The task: Reproduce the entire listing below word for word.

[Stored records]
>>
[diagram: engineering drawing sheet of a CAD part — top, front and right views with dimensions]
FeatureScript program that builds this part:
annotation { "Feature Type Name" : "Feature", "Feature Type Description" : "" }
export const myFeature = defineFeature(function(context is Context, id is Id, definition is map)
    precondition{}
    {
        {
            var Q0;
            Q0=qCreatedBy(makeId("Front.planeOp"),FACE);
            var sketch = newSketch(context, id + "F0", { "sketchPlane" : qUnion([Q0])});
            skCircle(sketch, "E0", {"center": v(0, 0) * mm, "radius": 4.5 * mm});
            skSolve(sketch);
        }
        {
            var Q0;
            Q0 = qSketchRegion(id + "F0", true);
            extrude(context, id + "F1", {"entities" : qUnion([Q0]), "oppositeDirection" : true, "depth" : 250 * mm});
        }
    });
<<
Result:
[diagram: engineering drawing sheet of a CAD part — top, front and right views with dimensions]
FeatureScript program that builds this part:
annotation { "Feature Type Name" : "Feature", "Feature Type Description" : "" }
export const myFeature = defineFeature(function(context is Context, id is Id, definition is map)
    precondition{}
    {
        {
            var Q0;
            Q0=qCreatedBy(makeId("Front.planeOp"),FACE);
            var sketch = newSketch(context, id + "F0", { "sketchPlane" : qUnion([Q0])});
            skCircle(sketch, "E0", {"center": v(0, 0) * mm, "radius": 4.5 * mm});
            skSolve(sketch);
        }
        {
            var Q0;
            Q0 = qSketchRegion(id + "F0", true);
            extrude(context, id + "F1", {"entities" : qUnion([Q0]), "oppositeDirection" : true, "depth" : 250 * mm});
        }
    });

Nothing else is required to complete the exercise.